We also lease certain manufacturing machinery and equipment, commercial office and production facilities, vehicles and other assets under operating leases expiring at various dates. In 2013 and 2012, we entered into various sale-leaseback transactions for equipment to be used in production starting in 2013. We received proceeds of $24.1 million and $12.1 million in 2013 and 2012, respectively, as a result of these transactions. Future minimum payments under noncancelable operating leases are as follows: $19.6 million in 2014, $17.4 million in 2015, $15.5 million in 2016, $13.6 million in 2017 and $6.8 million in 2018. Our total expense relating to operating leases was $17.6 million, $9.0 million and $6.8 million in 2013, 2012 and 2011, respectively. This includes a reduction to cost of goods sold of $0.5 million related to the purchase of previously idled leased assets in 2011.
    
FOREIGN CREDIT FACILITIES We utilize local currency credit facilities to finance the operations of certain foreign subsidiaries. These credit facilities, some of which are guaranteed by Holdings and/or AAM, Inc., expire at various dates through July 2019. At December 31, 2013, $53.8 million was outstanding under these facilities and an additional $56.7 million was available.

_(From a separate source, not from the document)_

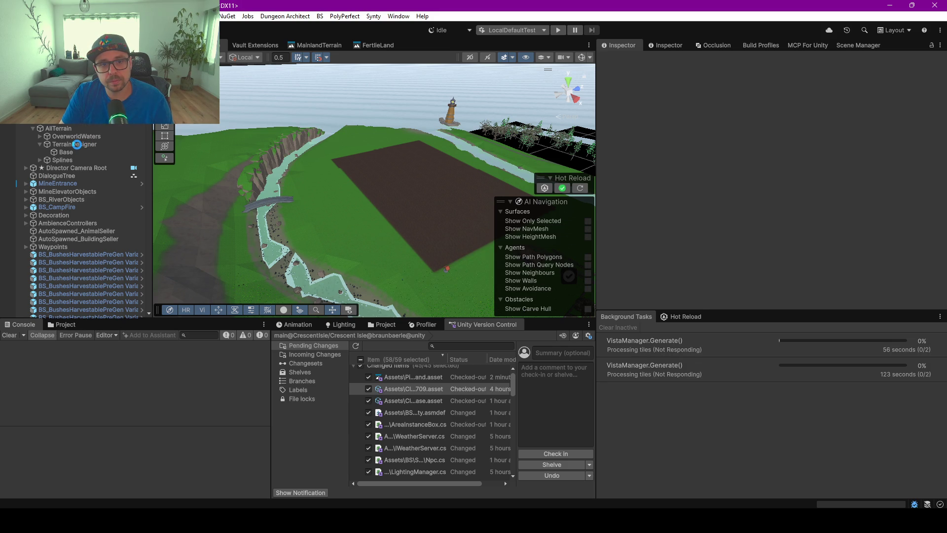
left_click(76, 144)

DEBT MATURITIES Aggregate maturities of long-term debt are as follows (in millions):
2014
$
36.8

2015
21.1

2016
17.2

2017
19.1

2018
109.2

Thereafter
1,355.7

Total
$
1,559.1



INTEREST EXPENSE AND INVESTMENT INCOME Interest expense was $115.9 million in 2013, $101.6 million in 2012 and $83.9 million in 2011. The increases in interest expense in 2013 as compared to 2012, and 2012 as compared to 2011, reflect higher average outstanding borrowings year over year. We capitalized interest of $6.6 million in 2013, $8.2 million in 2012 and $8.3 million in 2011. The weighted-average interest rate of our long-term debt outstanding at December 31, 2013 was 6.3% as compared to 7.9% and 8.0% at December 31, 2012 and 2011, respectively. The amount of accrued interest included in other accrued expenses on our Consolidated Balance Sheet was $19.9 million and $35.1 million as of December 31, 2013 and 2012, respectively.

Investment income was $0.6 million in both 2013 and 2012 and $1.2 million in 2011. Investment income includes interest and dividends earned on cash and cash equivalents and realized and unrealized gains and losses on our short-term investments during the period.